Here’s the thing about the Ramones’ ninth album, ‘Animal Boy,’ which was released in 1986: Even though it falls in the middle of the group’s dismal period that continued until their end, it includes one of their very best songs. Like, ever. The band was on a downward spiral in the mid-‘80s, as they rushed to keep up with music fans’ fickle and changing tastes. Many of the people who gravitated toward the Ramones in the ‘70s because of their two-chord, two-minute assaults were beginning to realize that way too many of the band’s songs sounded the same.

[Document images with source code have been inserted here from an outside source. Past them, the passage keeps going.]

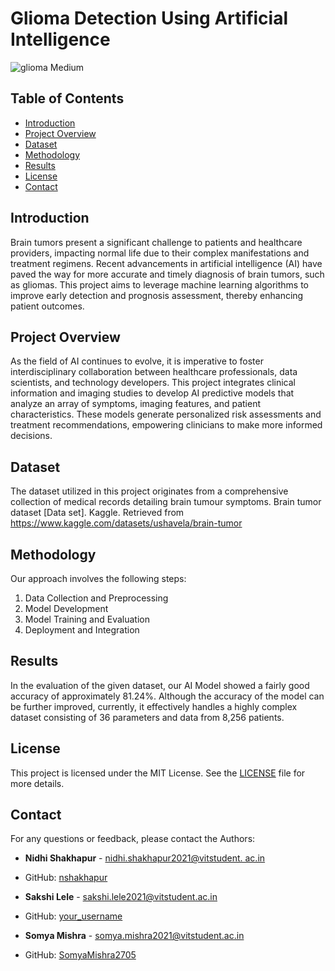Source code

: 
# Glioma Detection Using Artificial Intelligence

![glioma Medium](https://github.com/nshakhapur/Glioma_Detection_Using_Artificial_Intelligence/assets/96770503/34713693-fcda-41a3-bda9-cc3d71e1d699)


## Table of Contents
- [Introduction](#introduction)
- [Project Overview](#project-overview)
- [Dataset](#dataset)
- [Methodology](#methodology)
- [Results](#results)
- [License](#license)
- [Contact](#contact)

## Introduction
Brain tumors present a significant challenge to patients and healthcare providers, impacting normal life due to their complex manifestations and treatment regimens. Recent advancements in artificial intelligence (AI) have paved the way for more accurate and timely diagnosis of brain tumors, such as gliomas. This project aims to leverage machine learning algorithms to improve early detection and prognosis assessment, thereby enhancing patient outcomes.

## Project Overview
As the field of AI continues to evolve, it is imperative to foster interdisciplinary collaboration between healthcare professionals, data scientists, and technology developers. This project integrates clinical information and imaging studies to develop AI predictive models that analyze an array of symptoms, imaging features, and patient characteristics. These models generate personalized risk assessments and treatment recommendations, empowering clinicians to make more informed decisions.

## Dataset
The dataset utilized in this project originates from a comprehensive collection of medical records detailing brain tumour symptoms. Brain tumor dataset [Data set]. Kaggle. Retrieved from https://www.kaggle.com/datasets/ushavela/brain-tumor

## Methodology
Our approach involves the following steps:
1. Data Collection and Preprocessing
2. Model Development
3. Model Training and Evaluation
4. Deployment and Integration

## Results
In the evaluation of the given dataset, our AI Model showed a fairly good accuracy of approximately 81.24%. Although the accuracy of the model can be further improved, currently, it effectively handles a highly complex dataset consisting of 36 parameters and data from 8,256 patients.

## License
This project is licensed under the MIT License. See the [LICENSE](path_to_license) file for more details.

## Contact
For any questions or feedback, please contact the Authors:
- **Nidhi Shakhapur** - [nidhi.shakhapur2021@vitstudent. ac.in](mailto:nidhi.shakhapur2021@vitstudent.ac.in)
- GitHub: [nshakhapur](https://github.com/nshakhapur)

- **Sakshi Lele** - [sakshi.lele2021@vitstudent.ac.in](mailto:sakshi.lele2021@vitstudent.ac.in)
- GitHub: [your_username](https://github.com/your_username)

- **Somya Mishra** - [somya.mishra2021@vitstudent.ac.in](mailto:somya.mishra2021@vitstudent.ac.in)
- GitHub: [SomyaMishra2705](https://github.com/SomyaMishra2705)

The Ramones must have noticed this too, since 1984’s ‘Too Tough to Die’ juggled everything from bouncy synth-pop to 100-miles-a-minute hardcore punk. It was their best album in years. So when they returned to the studio to make ‘Animal Boy’ with producer Jean Beauvoir (who did some time in the Plasmatics), they extended their musical palette even more, expanding the sonic landscape with a shimmering sound mix rarely found on Ramones records.

‘Animal Boy,’ which celebrates its 27th anniversary today, is hit and miss – mostly miss. ‘Somebody Put Something in My Drink’ is close enough to classic Ramones to lead off the album. And the closing ‘Something to Believe In’ is the closest the band got to a universal anthem. But the undisputed highlight of the record is ‘My Brain Is Hanging Upside Down,’ which was originally released as a U.K.-only single the previous year as ‘Bonzo Goes it Bitburg,’ inspired by President Reagan’s visit to a Nazi cemetery in Germany. It’s the band’s last great song.

But it didn’t do much to bolster the album’s sales or the Ramones’ slow but steady decline. ‘Animal Boy’ made it to No. 143, pretty much average for them at this point. Without airplay – the Ramones were never pop-radio material, and ‘My Brain Is Hanging Upside Down’ was way too political for anyone at commercial stations to touch in 1986 – the album disappeared and eventually went out of print. And the next decade was filled with one lackluster record after another. But at least they had one last shot of greatness.